The story of Pearce is relevant today. With a census population of more than 3.6 million in 2011 (or about 50 times the 73,022 people that inhabited Alberta’s pre-provincial geographic boundaries in 1901) modern-day conflict over Alberta’s land base has multiplied.

From energy extraction to transportation and personal travel, from off-road vehicles to the desire to farm and ranch, to reasonable calls to conserve and enjoy Alberta’s natural surroundings, there are no shortages of potential land-use skirmishes.

So a useful question to ask is how to manage conflicts? Here, one must sort through the various types of land ownership for possible remedies.

Private property is relatively easy to manage. Property owners, whether of a condominium in the city or a farm in the country, have established rights even if occasionally infringed; there are (albeit with exceptions) limits to how others can use such property—usually only with permission.

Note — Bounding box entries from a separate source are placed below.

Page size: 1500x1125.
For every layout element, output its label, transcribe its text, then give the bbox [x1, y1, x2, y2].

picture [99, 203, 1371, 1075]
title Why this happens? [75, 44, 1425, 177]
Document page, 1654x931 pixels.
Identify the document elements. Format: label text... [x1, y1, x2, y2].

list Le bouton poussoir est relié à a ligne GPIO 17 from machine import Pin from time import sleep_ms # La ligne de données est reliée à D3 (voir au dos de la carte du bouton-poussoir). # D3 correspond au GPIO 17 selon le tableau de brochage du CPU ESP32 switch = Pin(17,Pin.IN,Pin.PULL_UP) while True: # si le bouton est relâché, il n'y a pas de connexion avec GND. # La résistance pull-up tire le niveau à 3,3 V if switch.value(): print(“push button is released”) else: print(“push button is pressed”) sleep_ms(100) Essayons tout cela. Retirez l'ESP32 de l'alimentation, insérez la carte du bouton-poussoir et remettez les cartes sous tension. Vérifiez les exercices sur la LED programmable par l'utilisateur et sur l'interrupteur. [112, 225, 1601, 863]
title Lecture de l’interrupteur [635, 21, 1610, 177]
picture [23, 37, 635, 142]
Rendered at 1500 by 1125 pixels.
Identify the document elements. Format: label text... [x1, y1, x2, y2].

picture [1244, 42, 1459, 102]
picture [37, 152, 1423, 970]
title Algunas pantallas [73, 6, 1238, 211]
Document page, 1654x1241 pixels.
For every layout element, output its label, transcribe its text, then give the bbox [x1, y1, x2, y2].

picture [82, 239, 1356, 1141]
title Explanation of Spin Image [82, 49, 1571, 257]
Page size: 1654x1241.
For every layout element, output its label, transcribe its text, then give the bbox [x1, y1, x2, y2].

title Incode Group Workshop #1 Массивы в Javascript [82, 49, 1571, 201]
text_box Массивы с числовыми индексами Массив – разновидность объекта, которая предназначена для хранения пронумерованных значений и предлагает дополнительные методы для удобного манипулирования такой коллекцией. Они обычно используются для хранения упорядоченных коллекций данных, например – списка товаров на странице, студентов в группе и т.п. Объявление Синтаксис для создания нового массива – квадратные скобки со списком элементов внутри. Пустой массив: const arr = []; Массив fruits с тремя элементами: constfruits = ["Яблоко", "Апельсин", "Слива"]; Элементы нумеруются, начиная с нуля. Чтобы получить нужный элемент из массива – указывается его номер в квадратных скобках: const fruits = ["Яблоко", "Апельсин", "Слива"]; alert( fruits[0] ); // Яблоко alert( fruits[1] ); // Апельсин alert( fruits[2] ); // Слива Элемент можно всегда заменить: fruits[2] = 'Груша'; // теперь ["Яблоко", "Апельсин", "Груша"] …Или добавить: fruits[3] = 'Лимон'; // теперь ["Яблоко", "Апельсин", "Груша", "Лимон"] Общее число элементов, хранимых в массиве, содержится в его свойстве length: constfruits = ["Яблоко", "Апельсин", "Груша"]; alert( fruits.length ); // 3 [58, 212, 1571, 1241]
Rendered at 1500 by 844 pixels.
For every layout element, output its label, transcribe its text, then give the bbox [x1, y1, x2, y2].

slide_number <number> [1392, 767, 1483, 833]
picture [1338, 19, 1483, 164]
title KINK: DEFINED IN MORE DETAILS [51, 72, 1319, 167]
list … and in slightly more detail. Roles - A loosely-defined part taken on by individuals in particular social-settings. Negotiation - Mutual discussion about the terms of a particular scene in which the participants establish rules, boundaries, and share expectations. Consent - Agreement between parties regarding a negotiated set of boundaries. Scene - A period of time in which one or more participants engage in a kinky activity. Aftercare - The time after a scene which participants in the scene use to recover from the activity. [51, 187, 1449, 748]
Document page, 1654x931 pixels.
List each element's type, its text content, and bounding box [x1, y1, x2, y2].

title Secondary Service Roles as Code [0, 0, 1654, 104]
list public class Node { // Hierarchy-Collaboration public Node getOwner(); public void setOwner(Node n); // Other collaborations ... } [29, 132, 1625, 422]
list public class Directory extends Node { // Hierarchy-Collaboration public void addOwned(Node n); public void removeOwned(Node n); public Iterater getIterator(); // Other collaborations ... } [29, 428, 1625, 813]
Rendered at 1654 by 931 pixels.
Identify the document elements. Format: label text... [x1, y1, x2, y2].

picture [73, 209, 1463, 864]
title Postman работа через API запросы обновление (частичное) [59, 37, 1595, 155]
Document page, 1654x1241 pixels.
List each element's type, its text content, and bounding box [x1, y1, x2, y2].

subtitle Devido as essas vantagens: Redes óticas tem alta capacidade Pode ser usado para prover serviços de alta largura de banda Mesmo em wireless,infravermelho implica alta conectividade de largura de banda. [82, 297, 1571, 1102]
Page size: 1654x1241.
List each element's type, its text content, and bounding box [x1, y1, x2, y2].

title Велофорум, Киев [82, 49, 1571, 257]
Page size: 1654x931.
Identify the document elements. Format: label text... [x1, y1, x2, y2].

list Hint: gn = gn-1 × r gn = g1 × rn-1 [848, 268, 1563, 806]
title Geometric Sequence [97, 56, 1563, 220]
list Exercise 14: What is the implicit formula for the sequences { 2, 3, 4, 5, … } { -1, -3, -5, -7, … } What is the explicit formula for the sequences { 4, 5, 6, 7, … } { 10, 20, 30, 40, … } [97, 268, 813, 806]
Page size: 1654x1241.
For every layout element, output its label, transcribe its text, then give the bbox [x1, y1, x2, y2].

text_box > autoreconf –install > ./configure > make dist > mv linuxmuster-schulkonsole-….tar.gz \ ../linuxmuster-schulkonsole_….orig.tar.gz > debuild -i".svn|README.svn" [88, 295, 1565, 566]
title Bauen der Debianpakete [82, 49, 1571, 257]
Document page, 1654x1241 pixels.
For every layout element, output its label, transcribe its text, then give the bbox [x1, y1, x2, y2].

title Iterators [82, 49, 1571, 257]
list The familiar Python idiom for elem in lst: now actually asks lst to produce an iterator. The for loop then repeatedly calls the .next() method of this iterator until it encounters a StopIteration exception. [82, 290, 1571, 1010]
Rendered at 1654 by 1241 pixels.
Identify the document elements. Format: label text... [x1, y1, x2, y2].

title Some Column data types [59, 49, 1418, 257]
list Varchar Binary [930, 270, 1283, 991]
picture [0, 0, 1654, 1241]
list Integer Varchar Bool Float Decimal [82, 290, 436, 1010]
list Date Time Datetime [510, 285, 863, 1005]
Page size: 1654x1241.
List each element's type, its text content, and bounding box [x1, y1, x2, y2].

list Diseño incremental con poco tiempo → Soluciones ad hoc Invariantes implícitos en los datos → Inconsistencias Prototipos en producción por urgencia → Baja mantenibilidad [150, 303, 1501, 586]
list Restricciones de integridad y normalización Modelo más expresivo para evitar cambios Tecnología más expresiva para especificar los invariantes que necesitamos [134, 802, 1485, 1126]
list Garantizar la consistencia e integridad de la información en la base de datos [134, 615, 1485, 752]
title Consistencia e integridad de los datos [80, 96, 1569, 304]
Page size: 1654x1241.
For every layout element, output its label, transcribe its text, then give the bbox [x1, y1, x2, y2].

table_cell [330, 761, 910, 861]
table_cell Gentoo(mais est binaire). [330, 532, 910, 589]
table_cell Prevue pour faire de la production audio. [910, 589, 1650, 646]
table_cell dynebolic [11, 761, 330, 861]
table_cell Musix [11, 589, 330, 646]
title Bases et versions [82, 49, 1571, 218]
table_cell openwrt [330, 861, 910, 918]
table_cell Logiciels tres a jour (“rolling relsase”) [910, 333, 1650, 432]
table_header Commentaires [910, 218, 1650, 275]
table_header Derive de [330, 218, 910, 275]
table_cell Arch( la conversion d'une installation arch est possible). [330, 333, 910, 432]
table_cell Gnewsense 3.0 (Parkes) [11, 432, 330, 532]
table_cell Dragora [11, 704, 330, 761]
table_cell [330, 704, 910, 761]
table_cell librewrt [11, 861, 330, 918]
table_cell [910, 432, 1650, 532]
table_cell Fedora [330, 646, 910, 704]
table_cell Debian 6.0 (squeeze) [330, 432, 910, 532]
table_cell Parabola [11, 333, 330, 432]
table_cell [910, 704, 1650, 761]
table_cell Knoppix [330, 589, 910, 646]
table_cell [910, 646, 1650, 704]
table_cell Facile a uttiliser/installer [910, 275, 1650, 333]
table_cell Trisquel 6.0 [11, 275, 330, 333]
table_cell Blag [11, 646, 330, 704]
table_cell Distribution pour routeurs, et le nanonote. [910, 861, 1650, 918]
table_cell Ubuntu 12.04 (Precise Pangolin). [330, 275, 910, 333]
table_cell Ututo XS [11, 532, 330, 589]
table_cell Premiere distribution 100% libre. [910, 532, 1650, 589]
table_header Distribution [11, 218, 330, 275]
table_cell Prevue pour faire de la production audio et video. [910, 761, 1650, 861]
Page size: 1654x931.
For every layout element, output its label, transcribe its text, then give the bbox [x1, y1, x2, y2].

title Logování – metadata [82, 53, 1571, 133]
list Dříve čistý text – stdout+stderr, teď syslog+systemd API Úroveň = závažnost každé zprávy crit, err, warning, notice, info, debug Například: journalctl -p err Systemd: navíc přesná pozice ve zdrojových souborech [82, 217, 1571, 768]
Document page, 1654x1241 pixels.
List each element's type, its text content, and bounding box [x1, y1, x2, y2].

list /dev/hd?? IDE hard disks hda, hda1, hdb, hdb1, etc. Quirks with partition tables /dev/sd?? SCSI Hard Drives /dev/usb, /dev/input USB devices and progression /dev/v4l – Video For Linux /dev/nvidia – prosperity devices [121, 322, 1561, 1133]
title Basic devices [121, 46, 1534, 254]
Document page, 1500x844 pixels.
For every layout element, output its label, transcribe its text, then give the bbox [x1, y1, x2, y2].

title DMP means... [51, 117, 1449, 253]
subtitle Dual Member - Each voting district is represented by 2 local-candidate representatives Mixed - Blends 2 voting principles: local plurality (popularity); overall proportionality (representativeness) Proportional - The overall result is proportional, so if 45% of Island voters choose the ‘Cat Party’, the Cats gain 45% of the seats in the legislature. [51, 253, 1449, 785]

In contrast, disputes are sharpest where property ownership is “common” (i.e., on Crown land). This is why farmers, ranchers and conservationists might square off with off-road recreational vehicles (or even and unintentionally, hikers like me). The boundaries of public use on public land, and what constitutes sensible and sensitive use of land, is often disputed.

One option for dealing with conflict is to convert Crown land into fee-simple private property in order to make land-use decisions more straightforward. Saskatchewan recently did this over a six-year period, converting almost 500,000 Crown acres, mostly leased by ranchers and farmers who were given first refusal rights, into private property. In the process, the province garnered $157 million for government coffers.

Some object to private ownership of land for ideological or even conservation concerns, but most of Alberta’s agricultural land (not the entire land base but ranching and farm land) is already private property. (Only one-fifth is government-owned for historical reasons not germane here.)

Is private land ownership superior, in many cases, to political tussles over Crown land?

Where land is already occupied (I am not referencing mountain parks), it would appear so, including for conservation efforts.

Consider what British professor Ken Atkinson wrote in a 2009 journal article on preserving grassland in southern Saskatchewan: “The prairies provide an example of how tensions between conservationists and other land-users can be healed and need not be permanent.”

Atkinson pointed out that some conservationists accuse ranchers of overgrazing—accurate in some cases—but how ranchers (and I would argue, farmers) are stewards of the land. Atkinson noted how an open range “gives native flora and fauna some chance of survival” and that the “understanding between ranchers and conservationists has improved enormously.”

Atkinson thus hinted at what can occasionally be forgotten in policy disputes: Those closest to a problem have the best chance of managing and solving it. Thus, any evidence-based discussions should always start there. It’s an approach that a 19th century civil servant would understand, and applaud.